Osservando l'evoluzione delle guerre laggiù e l'intervento dell'Occidente, mi è venuta voglia di scrivere una sceneggiatura sulla Liberia. Quando ho scoperto la storia di Paul, ho trovato un messaggio ancora più forte. Nel bel mezzo di una delle più grandi tragedie del 20mo secolo un uomo ha il coraggio di reagire mentre tutti gli altri preferiscono restare nell'ignoranza. E' il genere di storia che mi piace raccontare nella sua forma più pura.
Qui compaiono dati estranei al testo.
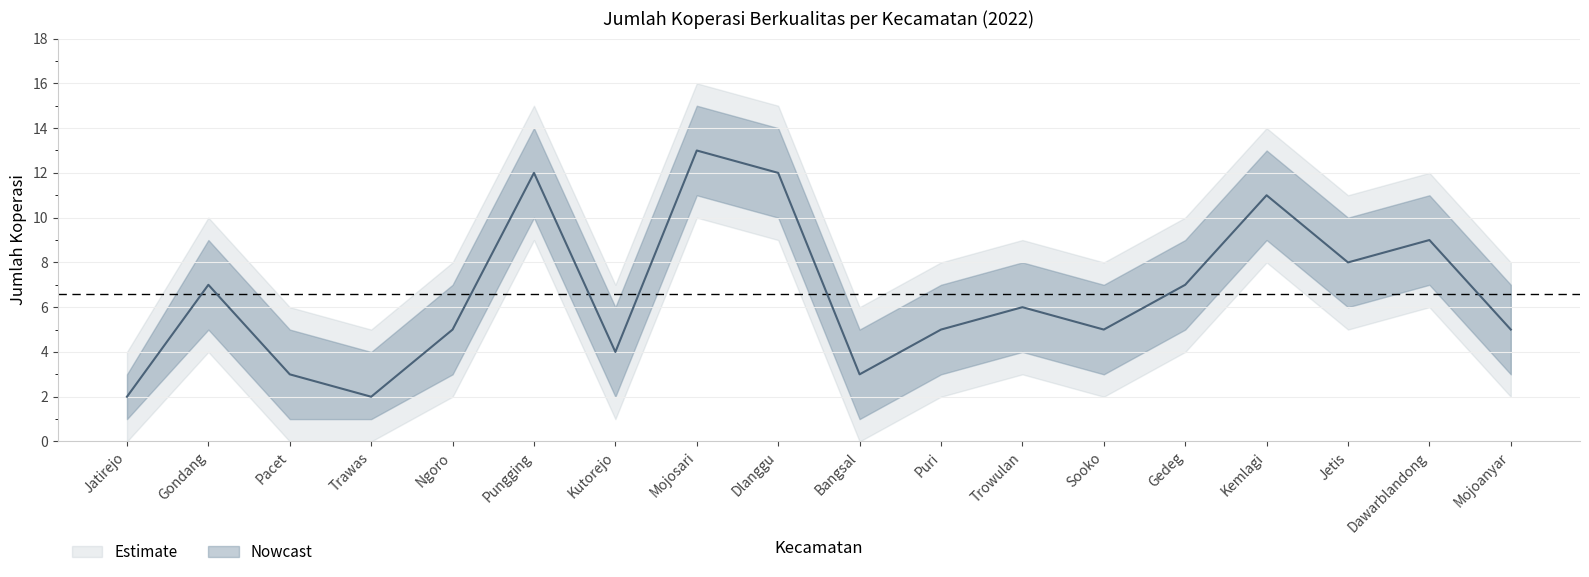

What is the total value across all series at Mojosari?

39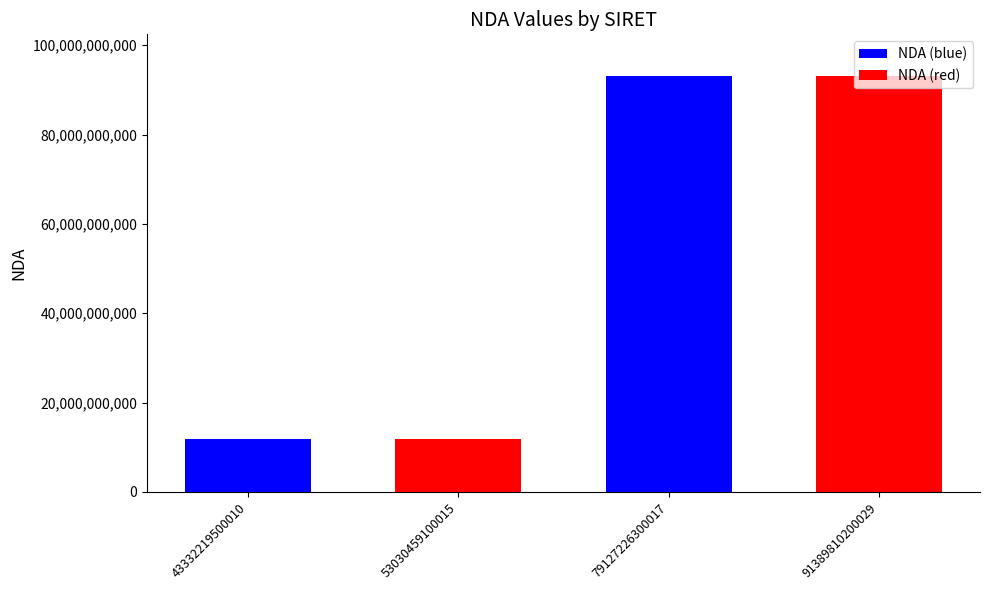

Are the bars horizontal?

No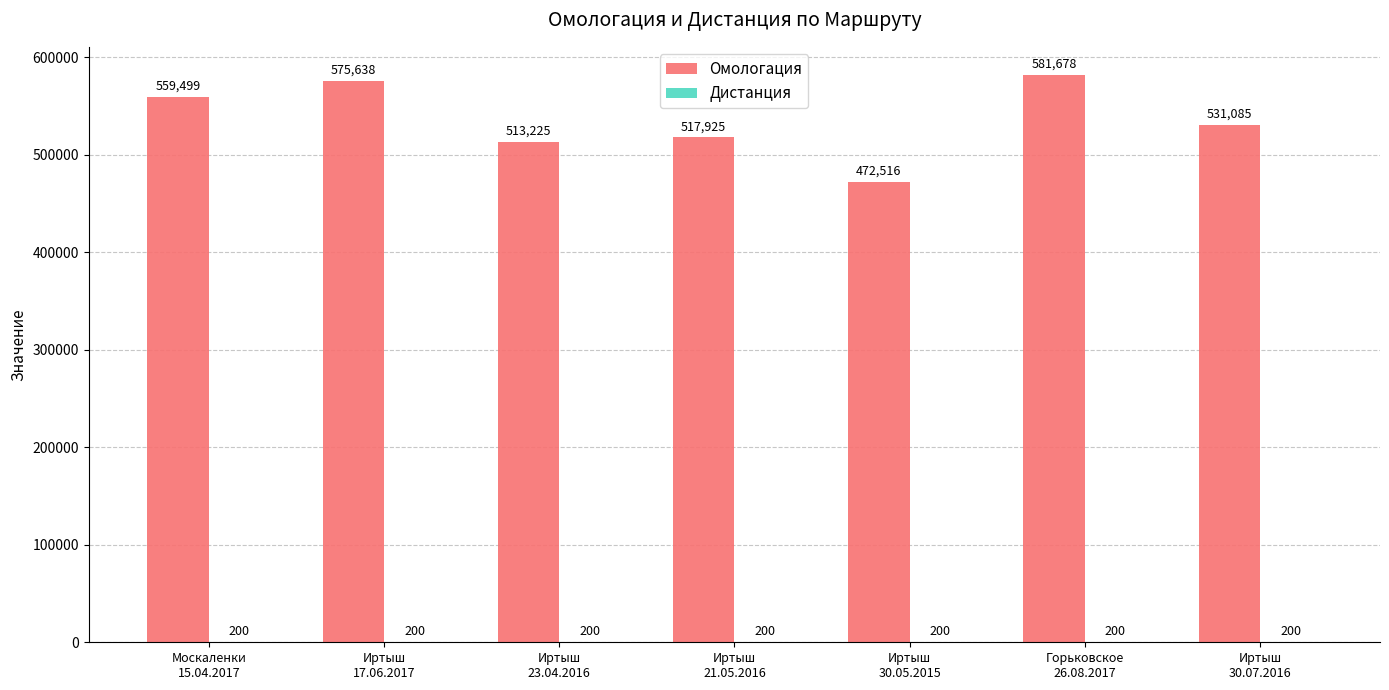

Which series has the largest total across all categories?

Омологация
Potete portare lo spettatore nel cuore dei fatti non solo mostrando tutto l'orrore di questi fatti, ma anche rendendoli partecipi dell'esperienza dei suoi simili nel film. E' una situazione che non si può creare con un documentario o un reportage".

Quale è stata la più grande difficoltà di questo film?
Recuperare il denaro! E' la cosa più assurda di questo progetto: la sceneggiatura e le riprese sono state le tappe più facili. E' stato invece difficile trovare i finanziamenti e una distribuzione. Prima ho cercato finanziatori a Hollywood, senza alcun esito. Poi, con il mio partner Alex Ho, abbiamo deciso di percorrere la strada del cinema indipendente. Abbiamo trovato fondi in Sud Africa, Inghilterra e Italia. Nonostante questo, al secondo giorno di riprese eravamo ancora senza un soldo… Alex e io abbiamo finanziato la pre-produzione. Era particolarmente angosciante. Fortunatamente, l'intensità e l'importanza del soggetto ci hanno aiutati a riunire il cast e una troupe. Erano tutti motivatissimi e abbiamo passato dei momenti molto belli sul set a Johannesburg.

Avete però scelto attori americani...
Per molte ragioni. Bisogna essere realisti di fronte al box office e alle maggiori chance che il film può avere in sala. Fare un film per me significa comunicare al maggior numero di persone. Con attori del calibro di Don Cheadle e Sophie Okonedo, sentivo che l'integrità del progetto sarebbe rimasta intatta. Don scompariva dietro al personaggio di Paul. Lo stesso è accaduto per Sophie : si guardate prima Piccoli affari sporchi e poi Hotel Rwanda, è difficile riconoscerla. Era proprio quello che volevo. Quanto a Joaquin Phoenix, ha accettato il ruolo per amicizia, senza domandare un compenso. Lo stesso ha fatto Jean Reno. Ma c'è anche uno staordinario cast di attori africani, senza contare tutti i bambini del Rwanda.

Paul Rusesabagna era stato avvicinato anche da altri registi, come lo avete convinto a farvi raccontare la sua storia?
Per fargli capire i miei film gli ho mostrato Nel nome del padre, The Boxer e Una scelta d'amore. Paul è una persona molto intelligente. Sapeva bene che la sua storia avrebbe avuto un maggiore impatto nella forma di un film di finzione. E con Hotel Rwanda viene anche da riflettere sul Darfour e il Congo.